··· Input data ···

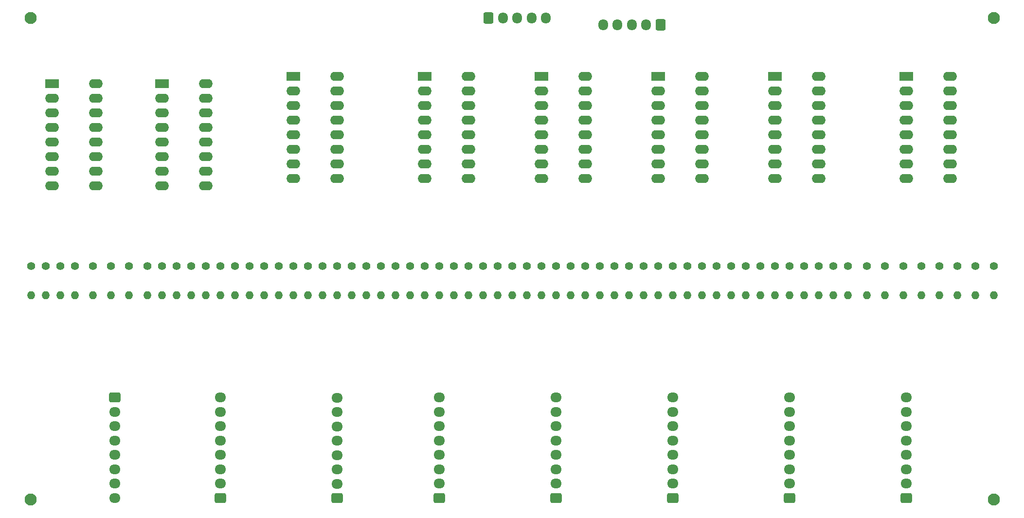
<source format=gbr>
%TF.GenerationSoftware,KiCad,Pcbnew,7.0.9*%
%TF.CreationDate,2023-12-13T10:58:02+05:30*%
%TF.ProjectId,Led_Cube_BaseControler,4c65645f-4375-4626-955f-42617365436f,rev?*%
%TF.SameCoordinates,Original*%
%TF.FileFunction,Soldermask,Bot*%
%TF.FilePolarity,Negative*%
%FSLAX46Y46*%
G04 Gerber Fmt 4.6, Leading zero omitted, Abs format (unit mm)*
G04 Created by KiCad (PCBNEW 7.0.9) date 2023-12-13 10:58:02*
%MOMM*%
%LPD*%
G01*
G04 APERTURE LIST*
G04 Aperture macros list*
%AMRoundRect*
0 Rectangle with rounded corners*
0 $1 Rounding radius*
0 $2 $3 $4 $5 $6 $7 $8 $9 X,Y pos of 4 corners*
0 Add a 4 corners polygon primitive as box body*
4,1,4,$2,$3,$4,$5,$6,$7,$8,$9,$2,$3,0*
0 Add four circle primitives for the rounded corners*
1,1,$1+$1,$2,$3*
1,1,$1+$1,$4,$5*
1,1,$1+$1,$6,$7*
1,1,$1+$1,$8,$9*
0 Add four rect primitives between the rounded corners*
20,1,$1+$1,$2,$3,$4,$5,0*
20,1,$1+$1,$4,$5,$6,$7,0*
20,1,$1+$1,$6,$7,$8,$9,0*
20,1,$1+$1,$8,$9,$2,$3,0*%
G04 Aperture macros list end*
%ADD10C,1.400000*%
%ADD11O,1.400000X1.400000*%
%ADD12RoundRect,0.250000X0.725000X-0.600000X0.725000X0.600000X-0.725000X0.600000X-0.725000X-0.600000X0*%
%ADD13O,1.950000X1.700000*%
%ADD14RoundRect,0.250000X0.600000X0.725000X-0.600000X0.725000X-0.600000X-0.725000X0.600000X-0.725000X0*%
%ADD15O,1.700000X1.950000*%
%ADD16R,2.400000X1.600000*%
%ADD17O,2.400000X1.600000*%
%ADD18C,2.100000*%
%ADD19RoundRect,0.250000X-0.600000X-0.725000X0.600000X-0.725000X0.600000X0.725000X-0.600000X0.725000X0*%
%ADD20RoundRect,0.250000X-0.725000X0.600000X-0.725000X-0.600000X0.725000X-0.600000X0.725000X0.600000X0*%
G04 APERTURE END LIST*
D10*
%TO.C,R13*%
X53340000Y-60960000D03*
D11*
X53340000Y-66040000D03*
%TD*%
D10*
%TO.C,R31*%
X99060000Y-60960000D03*
D11*
X99060000Y-66040000D03*
%TD*%
D10*
%TO.C,R40*%
X121920000Y-60960000D03*
D11*
X121920000Y-66040000D03*
%TD*%
D10*
%TO.C,R44*%
X132080000Y-60960000D03*
D11*
X132080000Y-66040000D03*
%TD*%
D10*
%TO.C,R33*%
X104140000Y-60960000D03*
D11*
X104140000Y-66040000D03*
%TD*%
D10*
%TO.C,R59*%
X172210000Y-60960000D03*
D11*
X172210000Y-66040000D03*
%TD*%
D10*
%TO.C,R36*%
X111760000Y-60960000D03*
D11*
X111760000Y-66040000D03*
%TD*%
D12*
%TO.C,J6*%
X91440000Y-101320000D03*
D13*
X91440000Y-98820000D03*
X91440000Y-96320000D03*
X91440000Y-93820000D03*
X91440000Y-91320000D03*
X91440000Y-88820000D03*
X91440000Y-86320000D03*
X91440000Y-83820000D03*
%TD*%
D10*
%TO.C,R24*%
X81280000Y-60960000D03*
D11*
X81280000Y-66040000D03*
%TD*%
D10*
%TO.C,R32*%
X101600000Y-60960000D03*
D11*
X101600000Y-66040000D03*
%TD*%
D12*
%TO.C,J7*%
X111760000Y-101320000D03*
D13*
X111760000Y-98820000D03*
X111760000Y-96320000D03*
X111760000Y-93820000D03*
X111760000Y-91320000D03*
X111760000Y-88820000D03*
X111760000Y-86320000D03*
X111760000Y-83820000D03*
%TD*%
D10*
%TO.C,R26*%
X86360000Y-60960000D03*
D11*
X86360000Y-66040000D03*
%TD*%
D10*
%TO.C,R46*%
X137160000Y-60960000D03*
D11*
X137160000Y-66040000D03*
%TD*%
D10*
%TO.C,R22*%
X76200000Y-60960000D03*
D11*
X76200000Y-66040000D03*
%TD*%
D10*
%TO.C,R25*%
X83820000Y-60960000D03*
D11*
X83820000Y-66040000D03*
%TD*%
D10*
%TO.C,R34*%
X106680000Y-60960000D03*
D11*
X106680000Y-66040000D03*
%TD*%
D10*
%TO.C,R18*%
X66040000Y-60960000D03*
D11*
X66040000Y-66040000D03*
%TD*%
D10*
%TO.C,R52*%
X152400000Y-60960000D03*
D11*
X152400000Y-66040000D03*
%TD*%
D10*
%TO.C,R28*%
X91440000Y-60960000D03*
D11*
X91440000Y-66040000D03*
%TD*%
D12*
%TO.C,J5*%
X73660000Y-101360000D03*
D13*
X73660000Y-98860000D03*
X73660000Y-96360000D03*
X73660000Y-93860000D03*
X73660000Y-91360000D03*
X73660000Y-88860000D03*
X73660000Y-86360000D03*
X73660000Y-83860000D03*
%TD*%
D14*
%TO.C,J11*%
X129980000Y-18920000D03*
D15*
X127480000Y-18920000D03*
X124980000Y-18920000D03*
X122480000Y-18920000D03*
X119980000Y-18920000D03*
%TD*%
D10*
%TO.C,R60*%
X175360000Y-60960000D03*
D11*
X175360000Y-66040000D03*
%TD*%
D10*
%TO.C,R14*%
X55880000Y-60960000D03*
D11*
X55880000Y-66040000D03*
%TD*%
D16*
%TO.C,U3*%
X24115000Y-29225000D03*
D17*
X24115000Y-31765000D03*
X24115000Y-34305000D03*
X24115000Y-36845000D03*
X24115000Y-39385000D03*
X24115000Y-41925000D03*
X24115000Y-44465000D03*
X24115000Y-47005000D03*
X31735000Y-47005000D03*
X31735000Y-44465000D03*
X31735000Y-41925000D03*
X31735000Y-39385000D03*
X31735000Y-36845000D03*
X31735000Y-34305000D03*
X31735000Y-31765000D03*
X31735000Y-29225000D03*
%TD*%
D10*
%TO.C,R39*%
X119380000Y-60960000D03*
D11*
X119380000Y-66040000D03*
%TD*%
D10*
%TO.C,R20*%
X71120000Y-60960000D03*
D11*
X71120000Y-66040000D03*
%TD*%
D16*
%TO.C,U7*%
X149860000Y-27940000D03*
D17*
X149860000Y-30480000D03*
X149860000Y-33020000D03*
X149860000Y-35560000D03*
X149860000Y-38100000D03*
X149860000Y-40640000D03*
X149860000Y-43180000D03*
X149860000Y-45720000D03*
X157480000Y-45720000D03*
X157480000Y-43180000D03*
X157480000Y-40640000D03*
X157480000Y-38100000D03*
X157480000Y-35560000D03*
X157480000Y-33020000D03*
X157480000Y-30480000D03*
X157480000Y-27940000D03*
%TD*%
D10*
%TO.C,R1*%
X20420000Y-60960000D03*
D11*
X20420000Y-66040000D03*
%TD*%
D10*
%TO.C,R51*%
X149860000Y-60960000D03*
D11*
X149860000Y-66040000D03*
%TD*%
D16*
%TO.C,U8*%
X172720000Y-27940000D03*
D17*
X172720000Y-30480000D03*
X172720000Y-33020000D03*
X172720000Y-35560000D03*
X172720000Y-38100000D03*
X172720000Y-40640000D03*
X172720000Y-43180000D03*
X172720000Y-45720000D03*
X180340000Y-45720000D03*
X180340000Y-43180000D03*
X180340000Y-40640000D03*
X180340000Y-38100000D03*
X180340000Y-35560000D03*
X180340000Y-33020000D03*
X180340000Y-30480000D03*
X180340000Y-27940000D03*
%TD*%
D10*
%TO.C,R45*%
X134620000Y-60960000D03*
D11*
X134620000Y-66040000D03*
%TD*%
D16*
%TO.C,U6*%
X129540000Y-27940000D03*
D17*
X129540000Y-30480000D03*
X129540000Y-33020000D03*
X129540000Y-35560000D03*
X129540000Y-38100000D03*
X129540000Y-40640000D03*
X129540000Y-43180000D03*
X129540000Y-45720000D03*
X137160000Y-45720000D03*
X137160000Y-43180000D03*
X137160000Y-40640000D03*
X137160000Y-38100000D03*
X137160000Y-35560000D03*
X137160000Y-33020000D03*
X137160000Y-30480000D03*
X137160000Y-27940000D03*
%TD*%
D18*
%TO.C,REF\u002A\u002A*%
X20320000Y-101600000D03*
%TD*%
D10*
%TO.C,R56*%
X162560000Y-60960000D03*
D11*
X162560000Y-66040000D03*
%TD*%
D18*
%TO.C,REF\u002A\u002A*%
X187960000Y-17780000D03*
%TD*%
D10*
%TO.C,R11*%
X48260000Y-60960000D03*
D11*
X48260000Y-66040000D03*
%TD*%
D10*
%TO.C,R17*%
X63500000Y-60960000D03*
D11*
X63500000Y-66040000D03*
%TD*%
D10*
%TO.C,R47*%
X139700000Y-60960000D03*
D11*
X139700000Y-66040000D03*
%TD*%
D10*
%TO.C,R57*%
X165910000Y-60960000D03*
D11*
X165910000Y-66040000D03*
%TD*%
D10*
%TO.C,R49*%
X144780000Y-60960000D03*
D11*
X144780000Y-66040000D03*
%TD*%
D10*
%TO.C,R30*%
X96520000Y-60960000D03*
D11*
X96520000Y-66040000D03*
%TD*%
D10*
%TO.C,R8*%
X40640000Y-60960000D03*
D11*
X40640000Y-66040000D03*
%TD*%
D16*
%TO.C,U5*%
X109220000Y-27940000D03*
D17*
X109220000Y-30480000D03*
X109220000Y-33020000D03*
X109220000Y-35560000D03*
X109220000Y-38100000D03*
X109220000Y-40640000D03*
X109220000Y-43180000D03*
X109220000Y-45720000D03*
X116840000Y-45720000D03*
X116840000Y-43180000D03*
X116840000Y-40640000D03*
X116840000Y-38100000D03*
X116840000Y-35560000D03*
X116840000Y-33020000D03*
X116840000Y-30480000D03*
X116840000Y-27940000D03*
%TD*%
D10*
%TO.C,R21*%
X73660000Y-60960000D03*
D11*
X73660000Y-66040000D03*
%TD*%
D10*
%TO.C,R15*%
X58420000Y-60960000D03*
D11*
X58420000Y-66040000D03*
%TD*%
D12*
%TO.C,J9*%
X152400000Y-101320000D03*
D13*
X152400000Y-98820000D03*
X152400000Y-96320000D03*
X152400000Y-93820000D03*
X152400000Y-91320000D03*
X152400000Y-88820000D03*
X152400000Y-86320000D03*
X152400000Y-83820000D03*
%TD*%
D19*
%TO.C,J1*%
X100060000Y-17780000D03*
D15*
X102560000Y-17780000D03*
X105060000Y-17780000D03*
X107560000Y-17780000D03*
X110060000Y-17780000D03*
%TD*%
D10*
%TO.C,R35*%
X109220000Y-60960000D03*
D11*
X109220000Y-66040000D03*
%TD*%
D10*
%TO.C,R9*%
X43180000Y-60960000D03*
D11*
X43180000Y-66040000D03*
%TD*%
D10*
%TO.C,R7*%
X37490000Y-60960000D03*
D11*
X37490000Y-66040000D03*
%TD*%
D10*
%TO.C,R64*%
X187960000Y-60960000D03*
D11*
X187960000Y-66040000D03*
%TD*%
D10*
%TO.C,R41*%
X124460000Y-60960000D03*
D11*
X124460000Y-66040000D03*
%TD*%
D20*
%TO.C,J3*%
X35020000Y-83820000D03*
D13*
X35020000Y-86320000D03*
X35020000Y-88820000D03*
X35020000Y-91320000D03*
X35020000Y-93820000D03*
X35020000Y-96320000D03*
X35020000Y-98820000D03*
X35020000Y-101320000D03*
%TD*%
D10*
%TO.C,R50*%
X147320000Y-60960000D03*
D11*
X147320000Y-66040000D03*
%TD*%
D10*
%TO.C,R53*%
X154940000Y-60960000D03*
D11*
X154940000Y-66040000D03*
%TD*%
D16*
%TO.C,U4*%
X88900000Y-27940000D03*
D17*
X88900000Y-30480000D03*
X88900000Y-33020000D03*
X88900000Y-35560000D03*
X88900000Y-38100000D03*
X88900000Y-40640000D03*
X88900000Y-43180000D03*
X88900000Y-45720000D03*
X96520000Y-45720000D03*
X96520000Y-43180000D03*
X96520000Y-40640000D03*
X96520000Y-38100000D03*
X96520000Y-35560000D03*
X96520000Y-33020000D03*
X96520000Y-30480000D03*
X96520000Y-27940000D03*
%TD*%
D10*
%TO.C,R54*%
X157480000Y-60960000D03*
D11*
X157480000Y-66040000D03*
%TD*%
D10*
%TO.C,R3*%
X25500000Y-60960000D03*
D11*
X25500000Y-66040000D03*
%TD*%
D10*
%TO.C,R29*%
X93980000Y-60960000D03*
D11*
X93980000Y-66040000D03*
%TD*%
D10*
%TO.C,R43*%
X129540000Y-60960000D03*
D11*
X129540000Y-66040000D03*
%TD*%
D10*
%TO.C,R62*%
X181660000Y-60960000D03*
D11*
X181660000Y-66040000D03*
%TD*%
D10*
%TO.C,R27*%
X88900000Y-60960000D03*
D11*
X88900000Y-66040000D03*
%TD*%
D10*
%TO.C,R12*%
X50800000Y-60960000D03*
D11*
X50800000Y-66040000D03*
%TD*%
D10*
%TO.C,R4*%
X28040000Y-60960000D03*
D11*
X28040000Y-66040000D03*
%TD*%
D10*
%TO.C,R16*%
X60960000Y-60960000D03*
D11*
X60960000Y-66040000D03*
%TD*%
D10*
%TO.C,R48*%
X142240000Y-60960000D03*
D11*
X142240000Y-66040000D03*
%TD*%
D10*
%TO.C,R2*%
X22960000Y-60960000D03*
D11*
X22960000Y-66040000D03*
%TD*%
D16*
%TO.C,U1*%
X43180000Y-29225000D03*
D17*
X43180000Y-31765000D03*
X43180000Y-34305000D03*
X43180000Y-36845000D03*
X43180000Y-39385000D03*
X43180000Y-41925000D03*
X43180000Y-44465000D03*
X43180000Y-47005000D03*
X50800000Y-47005000D03*
X50800000Y-44465000D03*
X50800000Y-41925000D03*
X50800000Y-39385000D03*
X50800000Y-36845000D03*
X50800000Y-34305000D03*
X50800000Y-31765000D03*
X50800000Y-29225000D03*
%TD*%
D12*
%TO.C,J10*%
X172720000Y-101320000D03*
D13*
X172720000Y-98820000D03*
X172720000Y-96320000D03*
X172720000Y-93820000D03*
X172720000Y-91320000D03*
X172720000Y-88820000D03*
X172720000Y-86320000D03*
X172720000Y-83820000D03*
%TD*%
D10*
%TO.C,R23*%
X78740000Y-60960000D03*
D11*
X78740000Y-66040000D03*
%TD*%
D10*
%TO.C,R10*%
X45720000Y-60960000D03*
D11*
X45720000Y-66040000D03*
%TD*%
D10*
%TO.C,R61*%
X178510000Y-60960000D03*
D11*
X178510000Y-66040000D03*
%TD*%
D10*
%TO.C,R55*%
X160020000Y-60960000D03*
D11*
X160020000Y-66040000D03*
%TD*%
D10*
%TO.C,R42*%
X127000000Y-60960000D03*
D11*
X127000000Y-66040000D03*
%TD*%
D10*
%TO.C,R38*%
X116840000Y-60960000D03*
D11*
X116840000Y-66040000D03*
%TD*%
D18*
%TO.C,REF\u002A\u002A*%
X187960000Y-101600000D03*
%TD*%
D10*
%TO.C,R5*%
X31190000Y-60960000D03*
D11*
X31190000Y-66040000D03*
%TD*%
D10*
%TO.C,R58*%
X169060000Y-60960000D03*
D11*
X169060000Y-66040000D03*
%TD*%
D10*
%TO.C,R6*%
X34340000Y-60960000D03*
D11*
X34340000Y-66040000D03*
%TD*%
D18*
%TO.C,REF\u002A\u002A*%
X20320000Y-17780000D03*
%TD*%
D10*
%TO.C,R63*%
X184810000Y-60960000D03*
D11*
X184810000Y-66040000D03*
%TD*%
D12*
%TO.C,J8*%
X132080000Y-101320000D03*
D13*
X132080000Y-98820000D03*
X132080000Y-96320000D03*
X132080000Y-93820000D03*
X132080000Y-91320000D03*
X132080000Y-88820000D03*
X132080000Y-86320000D03*
X132080000Y-83820000D03*
%TD*%
D10*
%TO.C,R19*%
X68580000Y-60960000D03*
D11*
X68580000Y-66040000D03*
%TD*%
D16*
%TO.C,U2*%
X66040000Y-27940000D03*
D17*
X66040000Y-30480000D03*
X66040000Y-33020000D03*
X66040000Y-35560000D03*
X66040000Y-38100000D03*
X66040000Y-40640000D03*
X66040000Y-43180000D03*
X66040000Y-45720000D03*
X73660000Y-45720000D03*
X73660000Y-43180000D03*
X73660000Y-40640000D03*
X73660000Y-38100000D03*
X73660000Y-35560000D03*
X73660000Y-33020000D03*
X73660000Y-30480000D03*
X73660000Y-27940000D03*
%TD*%
D10*
%TO.C,R37*%
X114300000Y-60960000D03*
D11*
X114300000Y-66040000D03*
%TD*%
D12*
%TO.C,J4*%
X53340000Y-101320000D03*
D13*
X53340000Y-98820000D03*
X53340000Y-96320000D03*
X53340000Y-93820000D03*
X53340000Y-91320000D03*
X53340000Y-88820000D03*
X53340000Y-86320000D03*
X53340000Y-83820000D03*
%TD*%
M02*

</source>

···

* Goal of the exercise: Among the lines of the listing above, tally the ones holding the string "four" and give that count alone.

* Answer for this exercise: 2